ENGL 103 and 104 are designed for students beginning the serious study of literature at the college level, and as such are especially appropriate for first-year students. Either ENGL 103 or ENGL 104, or junior standing, is a prerequisite for further study in English at Kenyon. Students may register for a maximum of 1 unit of 100-level courses in English, and students may not go back to take a 100-level course after taking a 200-level course.
Students who have taken ENGL 103 or ENGL 104 should advance to one of the courses numbered 210-289. These courses have been designed for and are limited to sophomores and first-year students. Like the department's 100-level courses, these classes are small in size, so that classroom interaction can be discussion-centered and so that instructors can devote more time to helping students with their writing. These courses provide an introduction to fundamental terms, techniques, and methods for the advanced study of literature. Students may expect to learn some of the following: how to do a close reading of a literary text, how to conduct research in literary study (including an introduction to library and information resources, and basic reference tools), some of the basic principles of different approaches to literary criticism, important terms used in literary analysis (including prosody in poetry courses), and the proper documentation of sources. While the subject matter of these courses sometimes parallels that of courses for upper-level students (e.g., Shakespeare, postcolonial literature), all are intended as introductions to a focused and intensive consideration of particular genres, themes, periods, or critical questions.

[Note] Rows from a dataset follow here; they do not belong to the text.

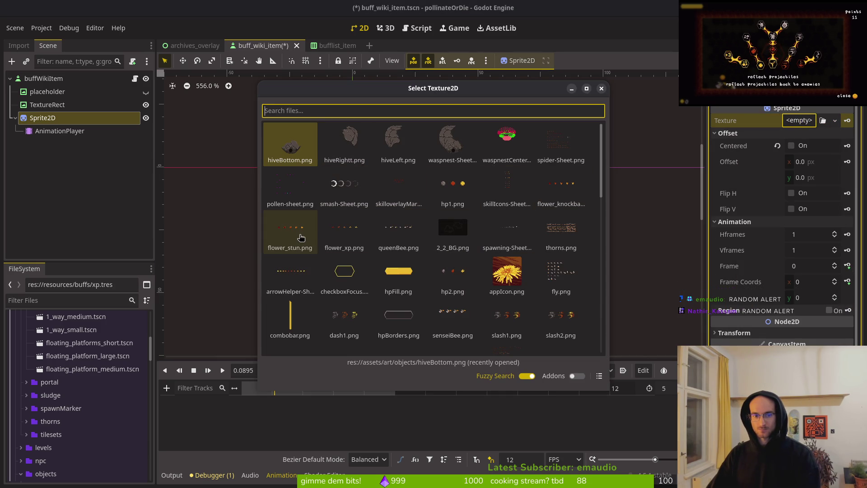
pyautogui.click(343, 232)
pyautogui.press('ctrl+s')
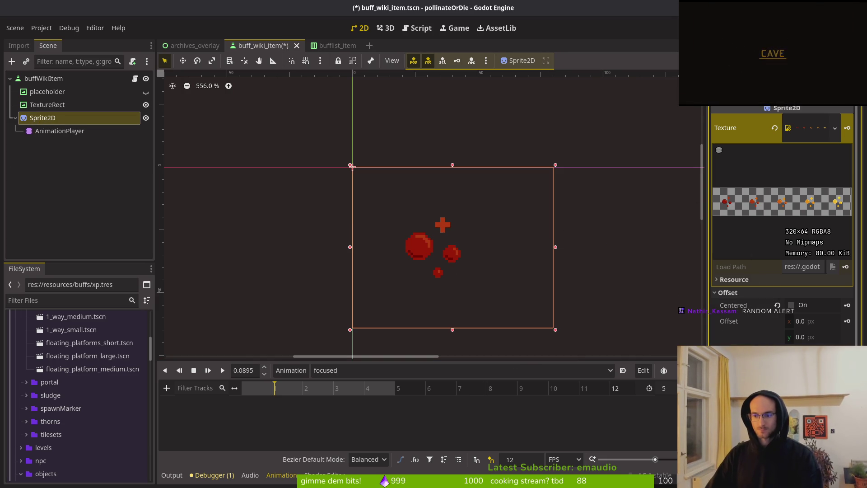
pyautogui.press('ctrl+s')
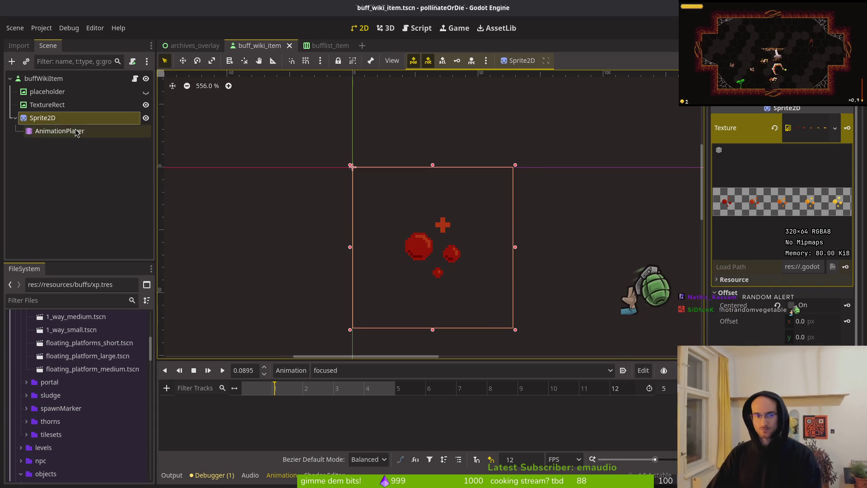
pyautogui.click(59, 131)
pyautogui.click(43, 117)
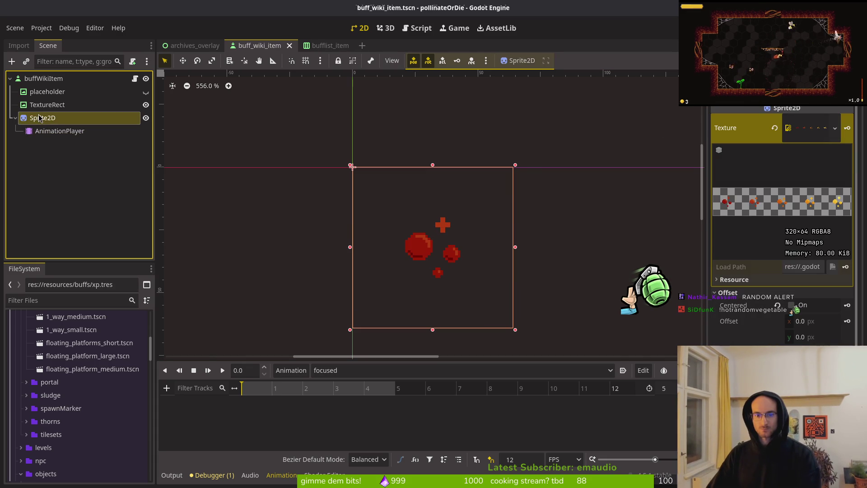
# - Undo clearing the Sprite2D texture to restore the XP sprite sheet and save
pyautogui.click(775, 128)
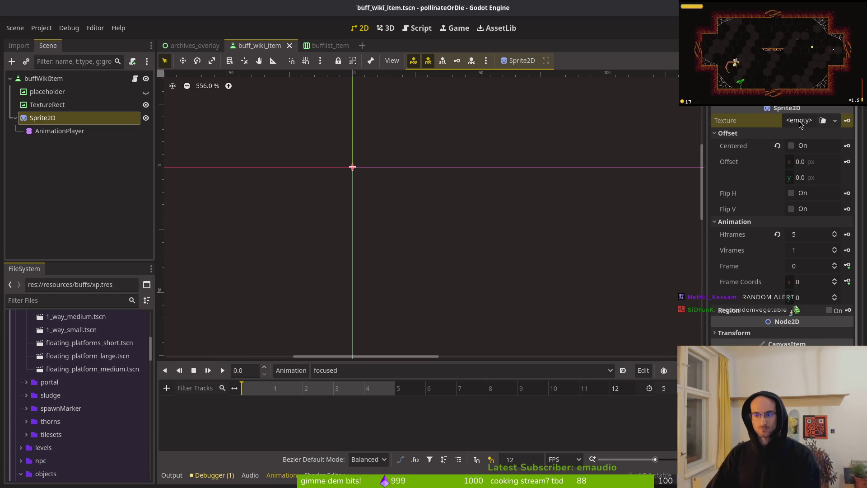
pyautogui.press('ctrl+z')
pyautogui.press('ctrl+s')
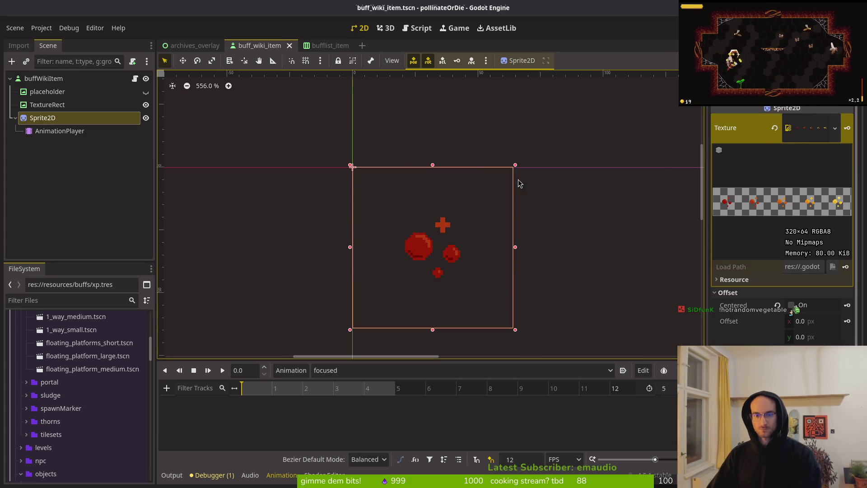
pyautogui.click(47, 83)
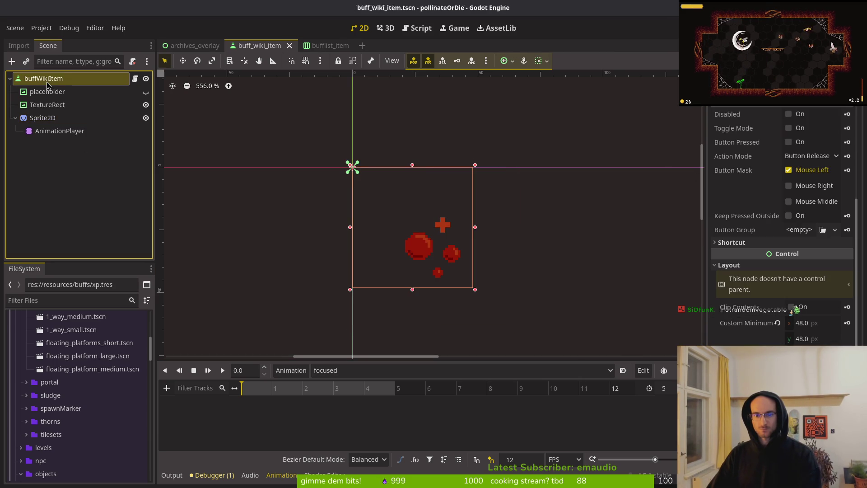
pyautogui.click(53, 123)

These are courses grounded in the advanced study of literature in English, as well as in the variety of critical and theoretical approaches to literature. These courses examine literary works from a range of historical periods, written in a wide variety of genres, and contributing to different national traditions. Through the reading of influential critical books and articles or through the instructors' modeling of different critical practices, these courses aim to teach students about the various modes of literary criticism, theory, and scholarship that constitute the current state of literary study. Thus, these courses aim to make students critically self-aware. Some of these courses will situate literary texts in their historical and cultural contexts. Others will focus on the formal concerns of genre and style. Many will require that students conduct independent research. When the subject matter of these courses overlaps with that of an ENGL course numbered from 210 to 289, these courses will provide more intensive critical study than the broad introductions of the lower-division courses. By taking courses at both curricular levels, students will thus have the opportunity to specialize in a period or genre. The prerequisites for these courses are ENGL 103 or ENGL 104 and an ENGL course numbered from 210 to 289. For students with junior standing, the course prerequisites are waived, since such students have typically written enough analytical essays to be prepared for advanced work in literary study. While these courses will constitute the bulk of the coursework of most English majors, non-majors are encouraged to enroll since contemporary literary study frequently draws upon knowledge and techniques from other disciplines.